Friday, April 19, 2013

Natural consequence

Yesterday Will stayed home from school with me because he wasn't feeling well, so I put my plans to get groceries in the morning on hold until the evening.  I asked Noah to come with me after dinner, because he seemed to have a lot of energy and I knew that his good mood would make the task more enjoyable.  As the two of us were putting our shoes on at the front door, I looked out the window and saw a huge mass of ominous black clouds hanging over our house, and I mentioned to a t-shirt clad Noah that he might want to grab a jacket before we left.  He brushed me off (as he usually does these days whenever I suggest sensible clothing for the current weather conditions), telling me in an exasperated voice that it was hot out and he would be "fine".

I thought about this for a second, and then bit my tongue (a very difficult thing for me to do) and said nothing more.  As a mom of a tween who tries a little more each day to assert his independence, I am trying to learn to choose my battles, and this one didn't seem worth spending any energy on.  We headed out to the car and went on our merry way.

A few minutes later, the sky above us grew even darker and more threatening, and from the back seat I heard a faint little "Uh-oh".  I chuckled (was that mean of me?) and said with mock surprise, "Oh, Noah, it looks like it's really going to rain!". 

Just as we pulled into the parking lot of the grocery store (and I joked that I should probably find a parking spot as far away from the store doors as possible), the heavens opened up and buckets of water came gushing relentlessly out of the sky.  Noah was laughing nervously now, and frantically planning a strategy for how he was going to get from the car to the store doors without drowning.  He took a deep breath, threw open the car door, and took off like lightning, shrieking in a hilarious panic as he attempted (unsuccessfully) to dodge the torrential downpour. 

Once we were both inside (Noah looking sheepish and a bit like a bowl of cereal left standing too long in milk, and me looking smug and dry in my raincoat) we looked at each other and laughed crazily for a good minute together.  I could tell by the look on Noah's face that even though I hadn't made the jacket issue into a battle, somehow I had won.

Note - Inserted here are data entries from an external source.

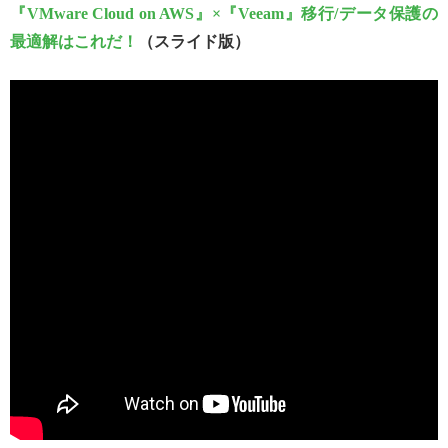
『VMware Cloud on AWS』×『Veeam』移行/データ保護の
最適解はこれだ！
（スライド版）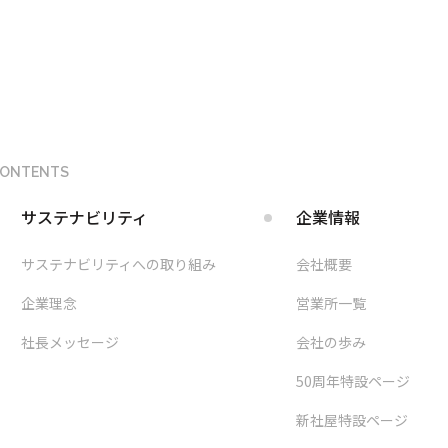
ONTENTS
サステナビリティ
企業情報
サステナビリティへの取り組み
会社概要
企業理念
営業所一覧
社長メッセージ
会社の歩み
50周年特設ページ
新社屋特設ページ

They say that the best way to have children learn new ways of behaving is through experiencing natural consequences.  I can't think of a more natural consequence for refusing to wear a jacket when the weather calls for it than having to wring out your t-shirt in the grocery cart area and then walk soggily through the store aisles for the next half hour.  Thanks, Mother Nature, for helping me show my eleven year old (with no words at all) that moms still know a thing or two!